The Artichoke Society is the organisation for fulfilling, socially beneficial graduate careers. Our mission is to inspire and support students thinking about their career and to investigate the graduate labour market.
Marina Keegan We were inspired by Marina Keegan's Yale Daily News article 'Even artichokes have doubts', published in 2011, and received the support of the Artichoke Fund, founded by a group of Yale alumni in Keegan's memory. We felt that many of the issues explored in 'Even artichokes have doubts' among American students were just as widespread in UK universities, particularly at the LSE, and sought to create a network of like-minded students to bring about positive change.
Keegan was a Yale senior with a talent for journalism, who was expecting to take up a position at the New Yorker magazine upon graduating, but died tragically in a car accident soon after her article gained widespread coverage. Her piece was an attempt to understand why so many talented students, once full of inspiring ambitions, turned to financial and consulting careers. Her conclusions - that young people rarely aspired to these careers but fell into them through convenience, cultural expectation and a need for validation - struck a chord with many. The article has been reprinted in the New York Times and elsewhere. A collection of articles by Keegan has recently been published as a widely praised book.

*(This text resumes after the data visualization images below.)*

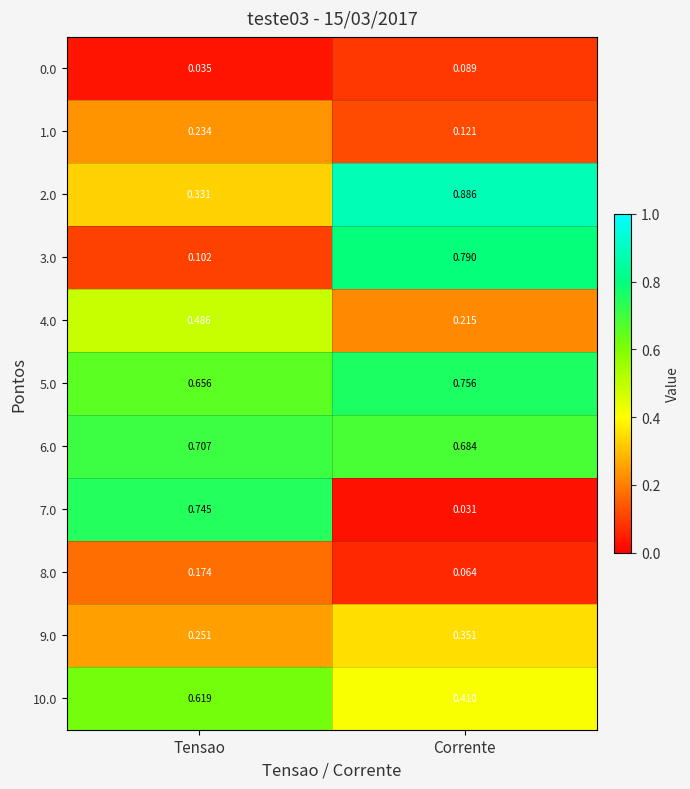

Where is 6.0 nearest to the value 0?

Corrente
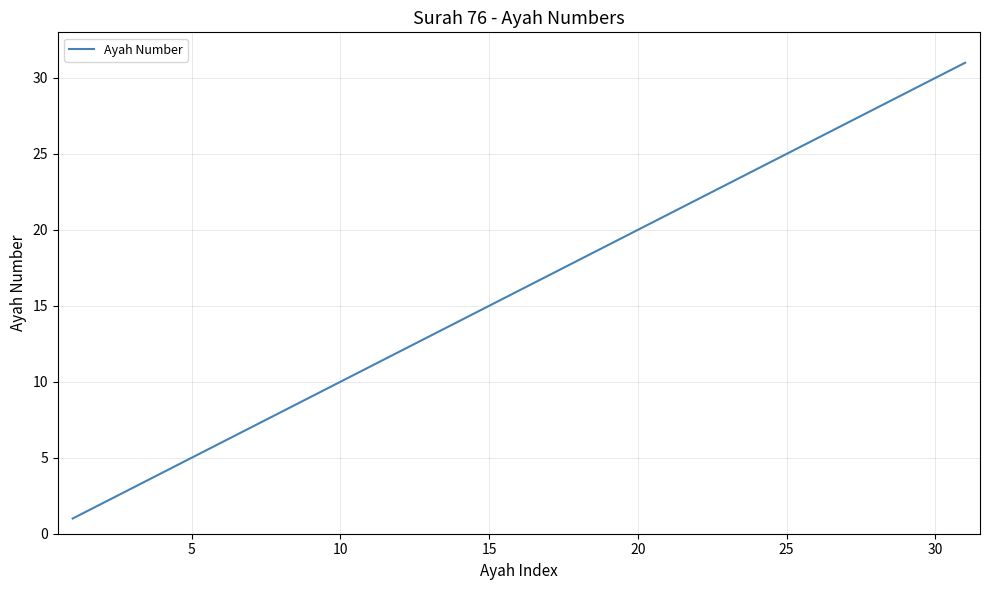

What is the maximum value shown in the chart?

31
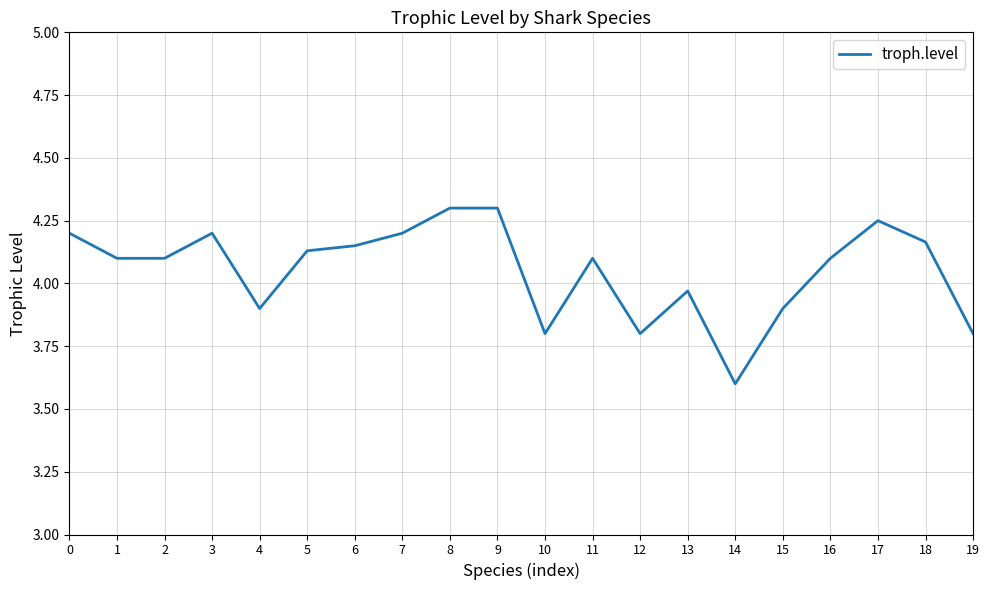

How many lines are shown in the chart?

1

There has been increased interest in students' career decisions since Keegan's article and further discussion of the pressure on graduates to follow an expected career path, particularly in the US. In 2014, New York magazine writer Kevin Roose published 'Young Money', an investigation of Wall Street firms' successes in hiring bright graduates; Roose found that students were attracted by investment banks' polished, well-funded recruitment strategies and that young people perceived a career in investment banking as being relatively low risk while endowing them with credibility. Michael Gibson explored the 'path' phenomenon among Ivy League graduates in a 2014 Forbes article.
There has been less understanding or exploration of these issues in the UK, but it is clear that the same problems exist. The LSE, where students are perhaps even more susceptible to financial and consulting firms' tactics than elsewhere because of the focus on social sciences, has developed a reputation as a 'finishing school' for investment bankers.
Founded on the principle of the betterment of society, and once a centre of student activism, the LSE has, like Yale, become a key target for financial and consulting firms' recruiting teams. Indeed, in 2012/13, 34 per cent of graduates were employed in the banking, finance, accounting or consulting sector six months after graduating. According to the UK Graduate Careers Survey, in 2012, 41 per cent of students in their final year had applied for careers in investment banking and 26 per cent had applied for careers in management consulting.
Our research suggests that this data rarely reflects students' true aspirations, and we aim to ensure students are aware of all of the careers and paths available to them. We are not prescriptive, and recognise that too often students are exposed to the industries and sectors with the most resources and ability to advertise successfully. This leads to our brightest making decisions of convenience, rather than of passion.
We continue to be based at the LSE but our membership extends to students from around the world. Our focus is on researching students' career aspirations and opportunities, as well as providing resources to aid graduates making career choices. Our emphasis is on inspiring students by highlighting the stories of graduates who have successfully pursued an alternative path.